Calculations¶
Spherical vs Elliptical¶
The TauP Toolkit, and the underlying methodology, are inheirently spherical. But of course the earth is not quite a sphere, and so there are differences between the calculated times in a model and the actual travel times within the earth.
An additional source of error can be the calculation of distances
from source and receiver latitude and longitude. The angular distance
between two latitude and longitude points can be based on the surface distance
or the angle from the center of the earth. In a sphere, these are equivalent,
but on an ellipsoid they are not. It is generally more accurate to base the
traveltime calculations based on the geocentric angle instead of the surface
arc distance. This discrepency arrised from the difference in definition of
the geodetic and geocenticlatitude.
Geodetic, defined as the angle of the surface normal plane and the equatorial
plane. Geocentric is angle between the radius to the point and the equator.
For example, the geocentric angle between
an earthquake at latitude, longitude (0,30)
to a station at (0/0) is 30 degrees, which is slightly larger than that between
an earthquake at (30,0) to the same station, 29.83 degrees. Because TauP is
spherical, the default is to not take the elliptical nature of the earth
into account when calculating these distances. But this can be changed with
the --geodetic
parameter, which implies that the given latitudes
are geodetic instead of geocentric.
And for use with models of other planets,
the default flattening can be changed with the --geodeticflattening
.
Oceans¶
TauP is capable of handling models, like ak135favg, that have an ocean layer. However, care should be taken with S waves as they cannot propigate in a fliud layer. So the phase SS doesn’t exist in ak135favg. Also, the default station depth is the model surface, but we generall don’t think of seismic stations floating on top of the ocean, so it may be more appropriate to locate the station at depth, on the bottom of the ocean layer. Or perhaps in this case, using ak135fcont is more appropriate.
Amplitude¶
TauP can calculate an amplitude factor estimate for some simple phases, as long as the phase path is simple turning or reflection, but not for head or diffracted phases. The amplitude factor, given for both the P-Sv and Sh systems is the product of multiple factors. For details, see Ammon et al. [AVLW20] chapter 13.

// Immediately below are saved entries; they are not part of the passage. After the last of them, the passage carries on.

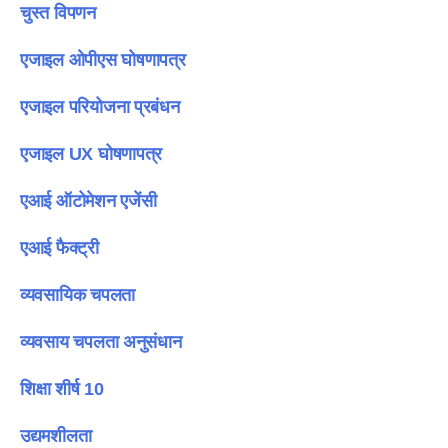
चुस्त विपणन
एजाइल ओपीएस घोषणापत्र
एजाइल परियोजना प्रबंधन
एजाइल UX घोषणापत्र
एआई ऑटोमेशन एजेंसी
एआई फैक्ट्री
व्यवसायिक चपलता
व्यवसाय चपलता अनुसंधान
शिक्षा शीर्ष 10
उद्यमशीलता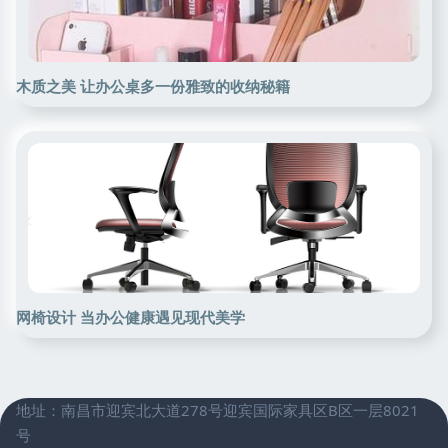
木质之美 让办公桌多一份雅致的收纳秘籍
网椅设计 当办公健康遇见现代美学
地址：南昌市迎宾北大道278号迎宾国际家具区B区一层8021
号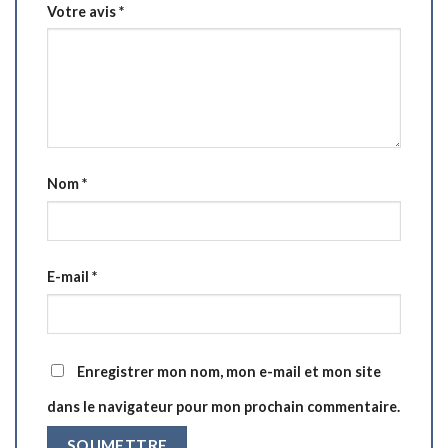
Votre avis
*
Nom
*
E-mail
*
Enregistrer mon nom, mon e-mail et mon site
dans le navigateur pour mon prochain commentaire.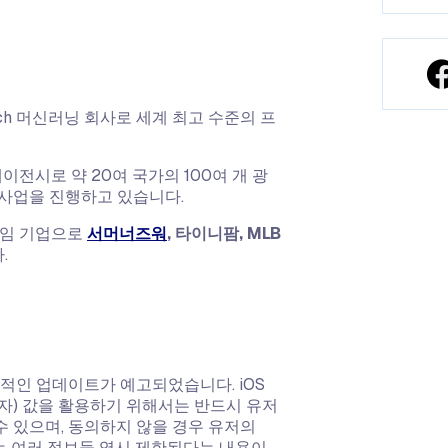
ch 머신러닝 회사로 세계 최고 수준의 프
전시로 약 20여 국가의 100여 개 광
과 연계 사업을 진행하고 있습니다.
게임 기업으로
서머너즈워
, 타이니팜, MLB
.
격적인 업데이트가 예고되었습니다. iOS
별자) 값을 활용하기 위해서는 반드시 유저
수 있으며, 동의하지 않을 경우 유저의
있는 여러 정보들 역시 제한된다는 내용이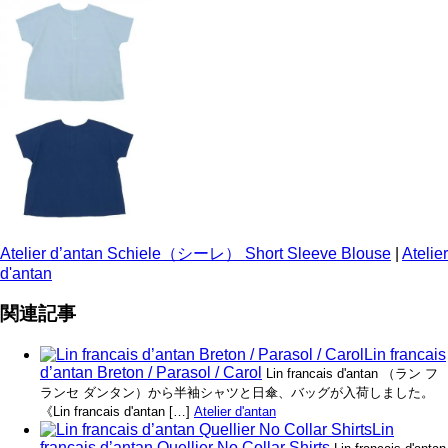
Atelier d’antan Schiele（シーレ） Short Sleeve Blouse
|
Atelier
d'antan
関連記事
Lin francais
d’antan Breton / Parasol / Carol
Lin francais d'antan （ラン フ
ランセ ダンタン）から半袖シャツと日傘、バッグが入荷しました。
《Lin francais d'antan […]
Atelier d'antan
Lin
francais d’antan Quellier No Collar Shirts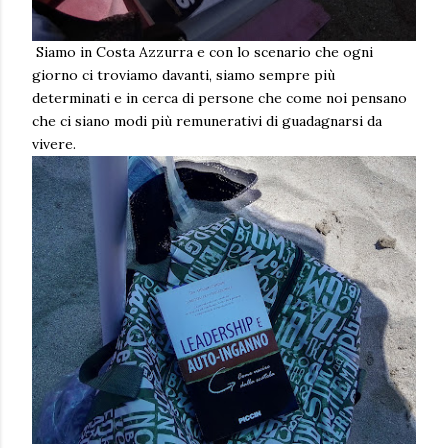
Siamo in Costa Azzurra e con lo scenario che ogni
giorno ci troviamo davanti, siamo sempre più
determinati e in cerca di persone che come noi pensano
che ci siano modi più remunerativi di guadagnarsi da
vivere.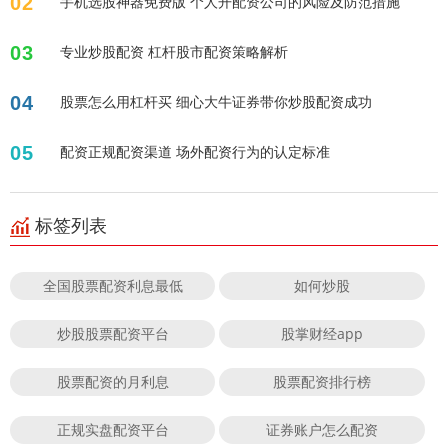
02
手机选股神器免费版 个人开配资公司的风险及防范措施
03
专业炒股配资 杠杆股市配资策略解析
04
股票怎么用杠杆买 细心大牛证券带你炒股配资成功
05
配资正规配资渠道 场外配资行为的认定标准
标签列表
全国股票配资利息最低
如何炒股
炒股股票配资平台
股掌财经app
股票配资的月利息
股票配资排行榜
正规实盘配资平台
证券账户怎么配资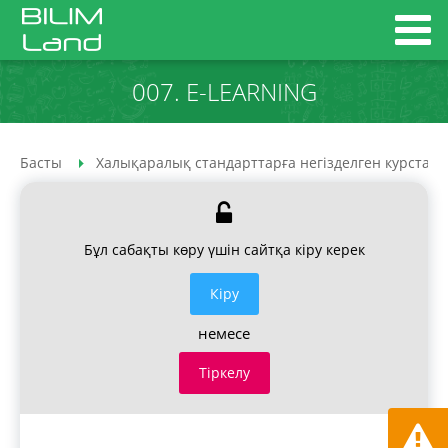
007. E-LEARNING
Басты
Халықаралық стандарттарға негізделген курстар
Бұл сабақты көру үшін сайтқа кіру керек
Кiру
немесе
Тіркелу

The factors that contribute to this estimate are:
A nominal source term for a Mw 4.0 earthquake, but without the source orientation, so should be thought of as a bound, rather than an actual amplitude.
A radiation term, based on the density and velocity at the source depth.
Geometrical spreading factor.
The product of energy reflection and transmission coefficients for each boundary encountered along the path.
Attenuation for a 1 Hz wave.
The free surface receiver function value, if the receiver depth is zero.
Amplitudes for seismic waves are notoriously difficult to calulate without error, and so the values given should be taken with a healthy dose of skepticism. In addition, for large earthquakes the amplitude of body wave phases will saturate. So a larger magnitude will not generate a larger arrival amplitude, even though this calculation will be larger.